The problem:
This exercise requires every record to be repeated exactly.

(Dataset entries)
● ● ● ●

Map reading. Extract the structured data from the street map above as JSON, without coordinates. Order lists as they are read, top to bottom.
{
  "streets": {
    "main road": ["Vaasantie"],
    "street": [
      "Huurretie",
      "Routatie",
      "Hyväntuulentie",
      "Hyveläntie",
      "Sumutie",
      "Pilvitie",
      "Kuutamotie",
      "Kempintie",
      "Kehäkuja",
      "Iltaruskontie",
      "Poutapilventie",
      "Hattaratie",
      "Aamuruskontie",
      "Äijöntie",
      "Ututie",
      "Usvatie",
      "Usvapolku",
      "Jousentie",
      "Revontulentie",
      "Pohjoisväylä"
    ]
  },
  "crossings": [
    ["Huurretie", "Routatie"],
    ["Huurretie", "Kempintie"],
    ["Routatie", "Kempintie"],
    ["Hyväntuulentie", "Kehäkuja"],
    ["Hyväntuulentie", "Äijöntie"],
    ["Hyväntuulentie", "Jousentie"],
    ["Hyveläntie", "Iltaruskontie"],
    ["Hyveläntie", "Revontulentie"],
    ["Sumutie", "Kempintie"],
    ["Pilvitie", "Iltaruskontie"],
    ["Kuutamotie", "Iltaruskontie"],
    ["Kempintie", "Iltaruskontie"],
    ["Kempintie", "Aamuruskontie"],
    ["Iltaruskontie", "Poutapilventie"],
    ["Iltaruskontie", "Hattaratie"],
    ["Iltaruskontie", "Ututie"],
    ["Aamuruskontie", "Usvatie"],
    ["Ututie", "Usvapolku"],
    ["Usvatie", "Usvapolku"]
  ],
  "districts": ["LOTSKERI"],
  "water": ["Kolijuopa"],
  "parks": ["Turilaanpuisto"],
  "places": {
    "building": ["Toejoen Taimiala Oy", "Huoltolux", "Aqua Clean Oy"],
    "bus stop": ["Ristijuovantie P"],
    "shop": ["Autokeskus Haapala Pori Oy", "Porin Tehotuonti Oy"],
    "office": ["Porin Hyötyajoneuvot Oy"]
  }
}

● ● ● ●

Result of this task:
Map reading. Extract the structured data from the street map above as JSON, without coordinates. Order lists as they are read, top to bottom.
{
  "streets": {
    "main road": ["Vaasantie"],
    "street": [
      "Huurretie",
      "Routatie",
      "Hyväntuulentie",
      "Hyveläntie",
      "Sumutie",
      "Pilvitie",
      "Kuutamotie",
      "Kempintie",
      "Kehäkuja",
      "Iltaruskontie",
      "Poutapilventie",
      "Hattaratie",
      "Aamuruskontie",
      "Äijöntie",
      "Ututie",
      "Usvatie",
      "Usvapolku",
      "Jousentie",
      "Revontulentie",
      "Pohjoisväylä"
    ]
  },
  "crossings": [
    ["Huurretie", "Routatie"],
    ["Huurretie", "Kempintie"],
    ["Routatie", "Kempintie"],
    ["Hyväntuulentie", "Kehäkuja"],
    ["Hyväntuulentie", "Äijöntie"],
    ["Hyväntuulentie", "Jousentie"],
    ["Hyveläntie", "Iltaruskontie"],
    ["Hyveläntie", "Revontulentie"],
    ["Sumutie", "Kempintie"],
    ["Pilvitie", "Iltaruskontie"],
    ["Kuutamotie", "Iltaruskontie"],
    ["Kempintie", "Iltaruskontie"],
    ["Kempintie", "Aamuruskontie"],
    ["Iltaruskontie", "Poutapilventie"],
    ["Iltaruskontie", "Hattaratie"],
    ["Iltaruskontie", "Ututie"],
    ["Aamuruskontie", "Usvatie"],
    ["Ututie", "Usvapolku"],
    ["Usvatie", "Usvapolku"]
  ],
  "districts": ["LOTSKERI"],
  "water": ["Kolijuopa"],
  "parks": ["Turilaanpuisto"],
  "places": {
    "building": ["Toejoen Taimiala Oy", "Huoltolux", "Aqua Clean Oy"],
    "bus stop": ["Ristijuovantie P"],
    "shop": ["Autokeskus Haapala Pori Oy", "Porin Tehotuonti Oy"],
    "office": ["Porin Hyötyajoneuvot Oy"]
  }
}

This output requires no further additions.